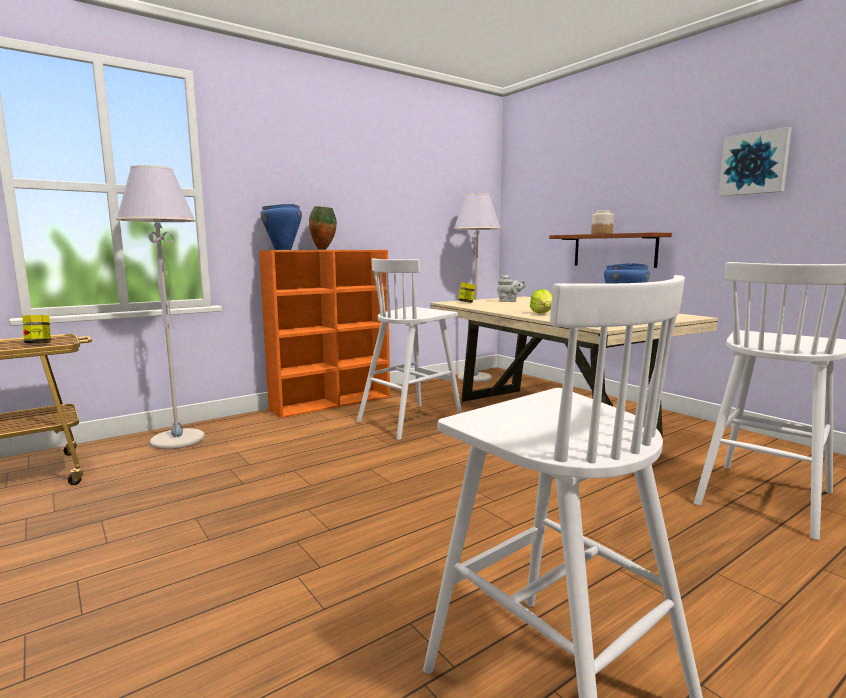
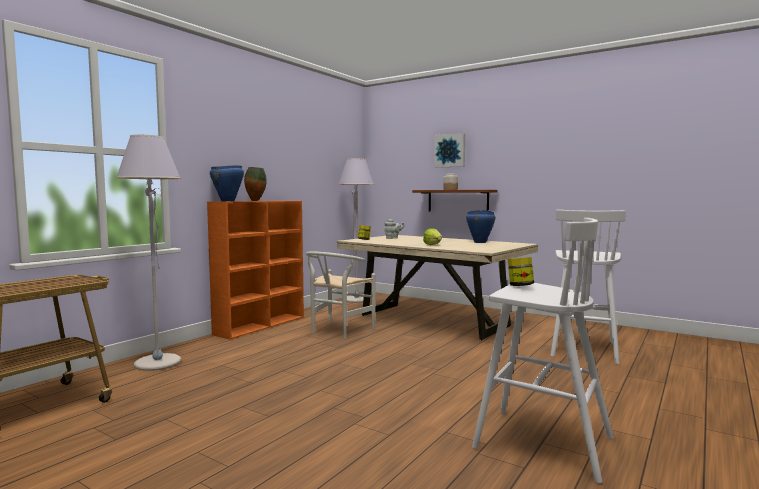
camera: 20 degrees left, 5 degrees down
(39, 344) = (70, 283): jar -> jar (520, 286)
(411, 421) = (337, 331): white stool -> white chair
(754, 163) = (546, 148): picture -> picture (450, 150)

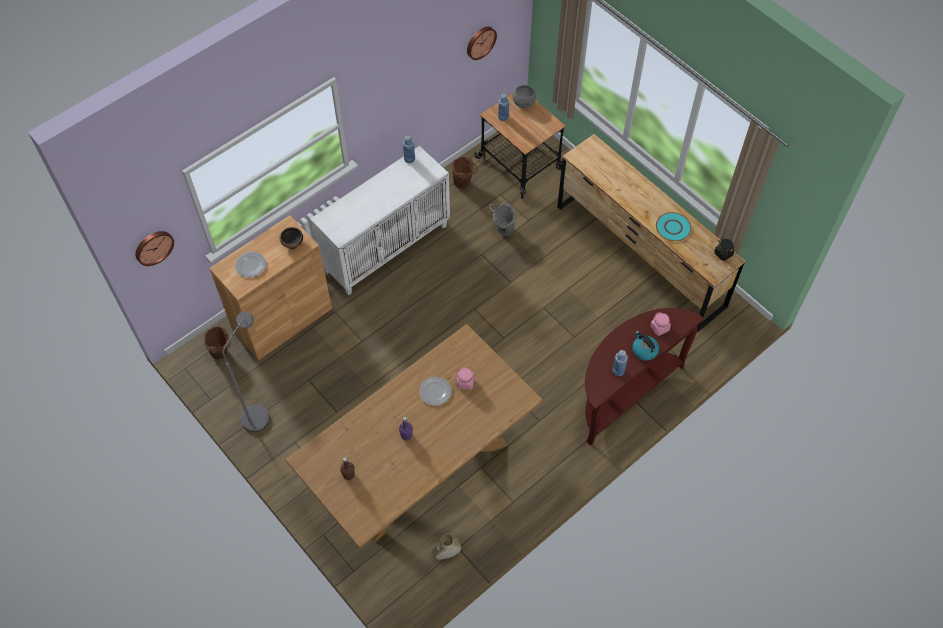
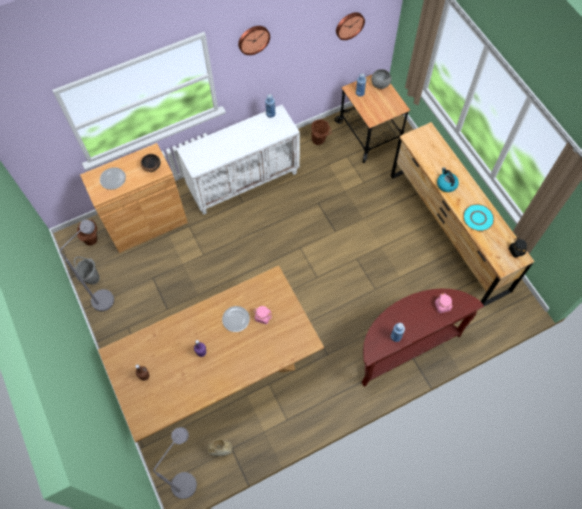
camera: 15 degrees right, 5 degrees up
(153, 247) = (29, 149): wall clock -> wall clock (253, 39)
(418, 593) = (188, 479): none -> grey floor lamp
(502, 230) = (340, 186): grey bucket -> grey bucket (91, 278)
(644, 350) = (423, 323): kettle -> kettle (446, 184)

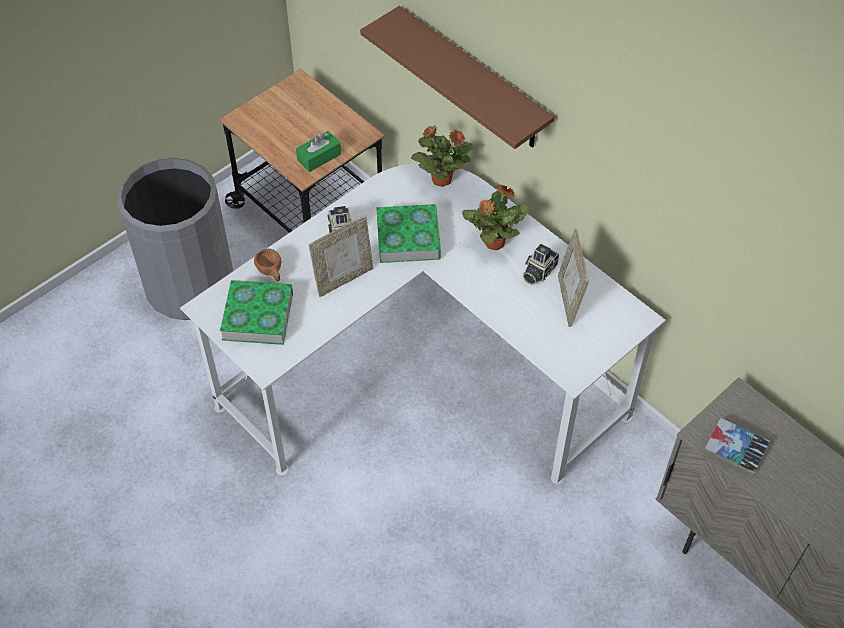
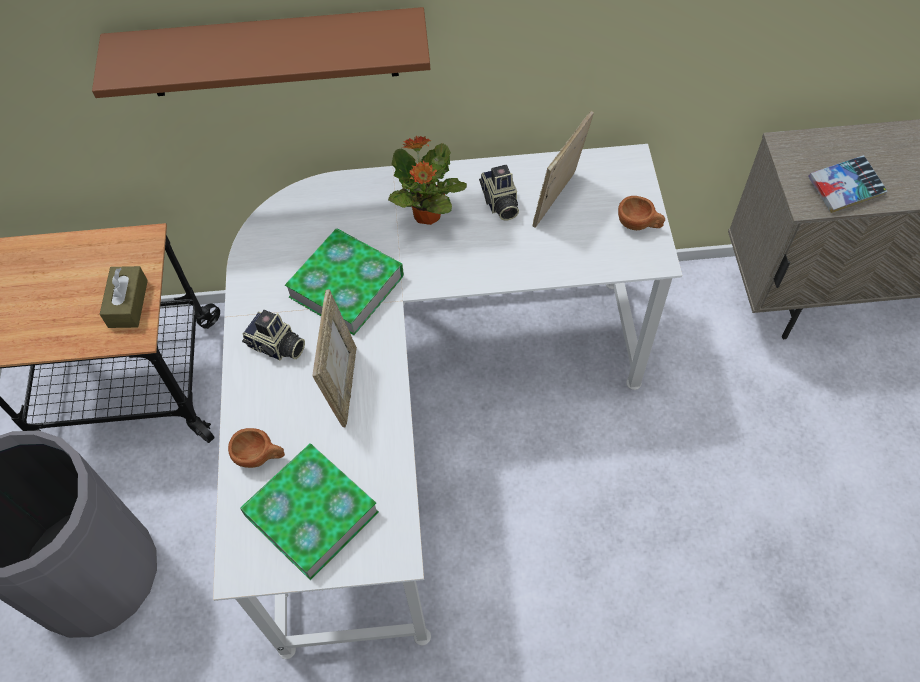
camera: 50 degrees left, 5 degrees up
(319, 157) = (128, 303): green tissue box -> brown tissue box
(441, 179) = (297, 205): potted plant -> none
(569, 300) = (558, 201): picture frame -> picture frame turned 90 degrees clockwise
(592, 352) = (639, 224): none -> brown cup

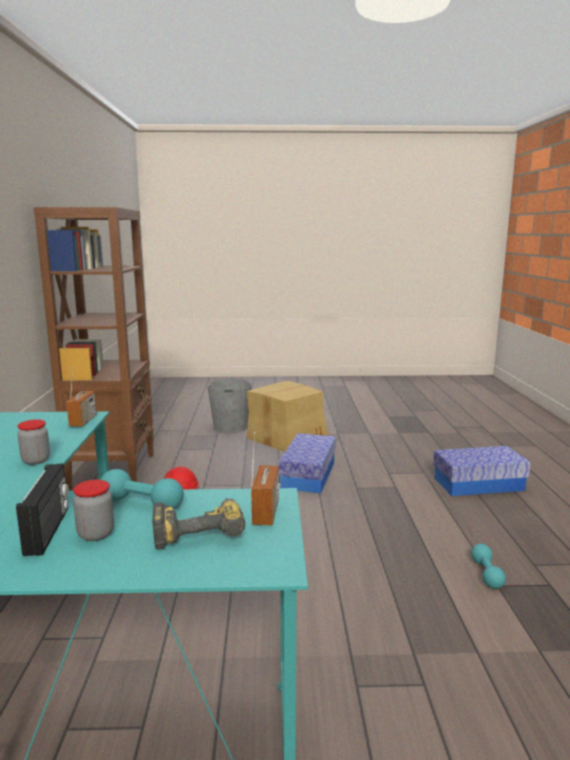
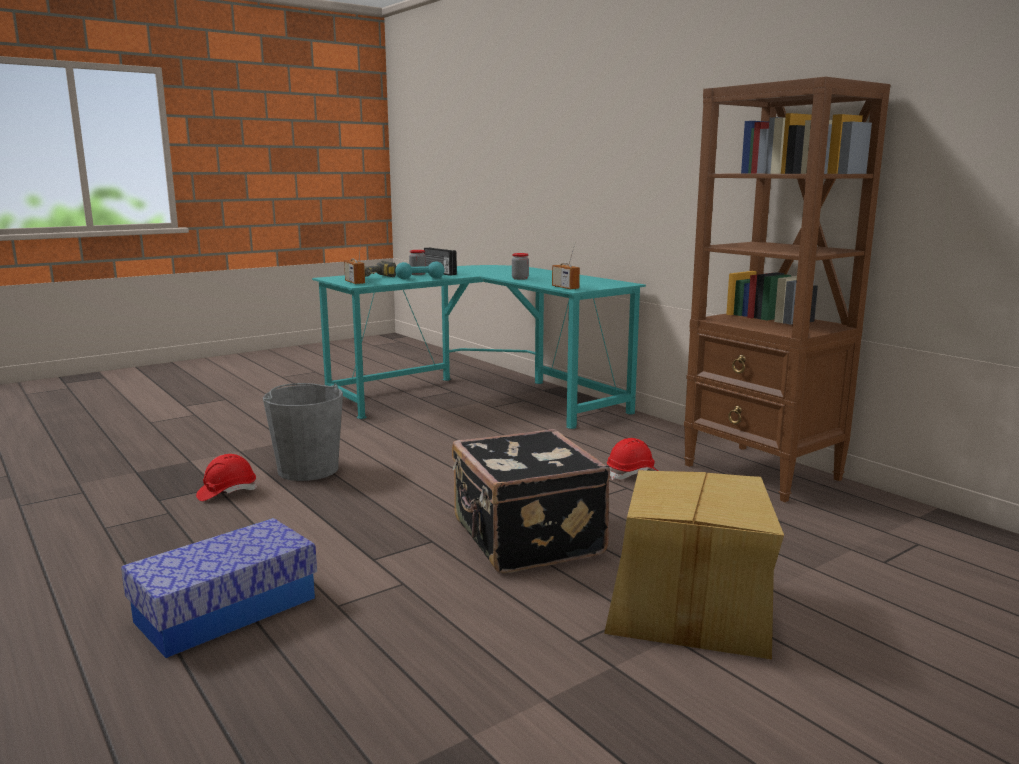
camera: 145 degrees right, 0 degrees up
(230, 427) = (839, 596): grey bucket -> grey bucket (308, 469)
(308, 475) = (525, 539): storage box -> black suitcase
(486, 574) = (227, 492): turquoise dumbbell -> red hard hat

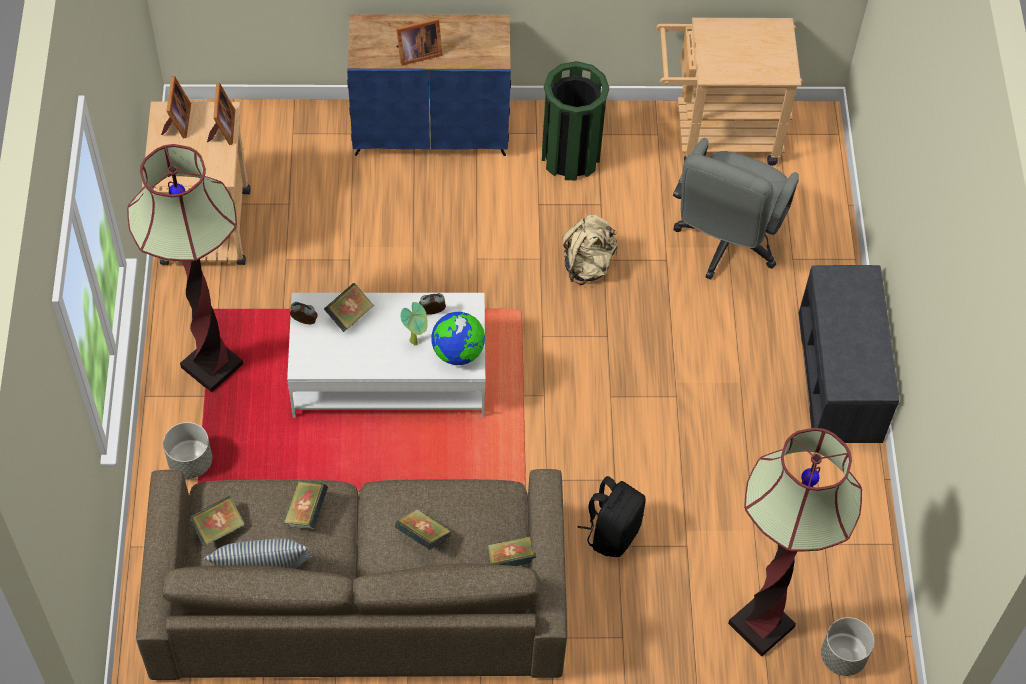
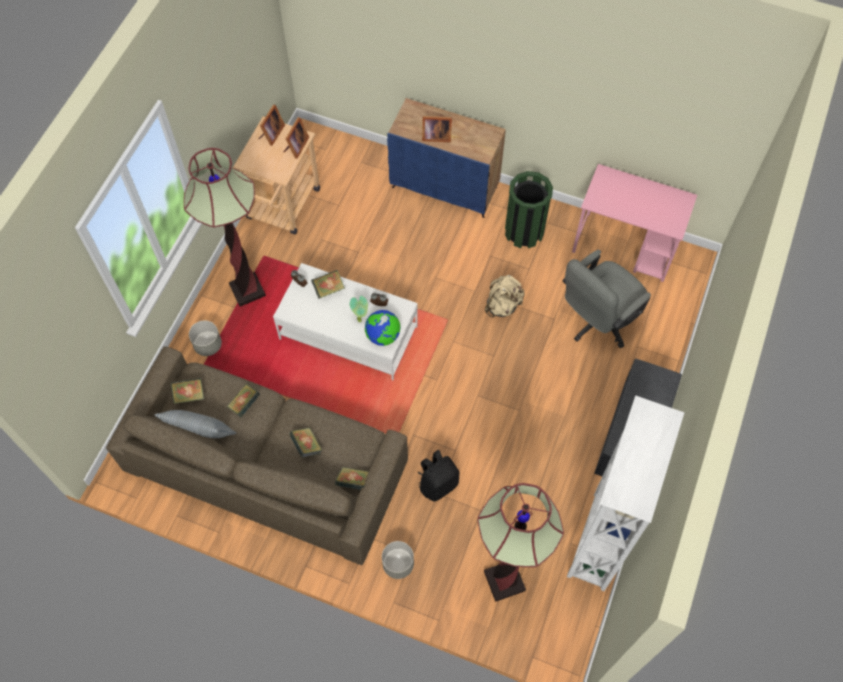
camera: 25 degrees right, 5 degrees up
(716, 134) = (625, 247): beige cart -> pink desk
(842, 657) = (547, 623): grey planter -> grey planter (398, 564)
(858, 528) = (598, 541): none -> white bookcase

··········

**Task directions**. Transcribe, word for word, the stretch of lines in the data above from the one with "(644, 350) = (423, 323): kettle" through the one with "(716, 134) = (625, 247): beige"; omit all pictures.

**Response area**.
(644, 350) = (423, 323): kettle -> kettle (446, 184)

camera: 50 degrees left, 5 degrees up
(319, 157) = (128, 303): green tissue box -> brown tissue box
(441, 179) = (297, 205): potted plant -> none
(569, 300) = (558, 201): picture frame -> picture frame turned 90 degrees clockwise
(592, 352) = (639, 224): none -> brown cup

camera: 145 degrees right, 0 degrees up
(230, 427) = (839, 596): grey bucket -> grey bucket (308, 469)
(308, 475) = (525, 539): storage box -> black suitcase
(486, 574) = (227, 492): turquoise dumbbell -> red hard hat

camera: 25 degrees right, 5 degrees up
(716, 134) = (625, 247): beige cart -> pink desk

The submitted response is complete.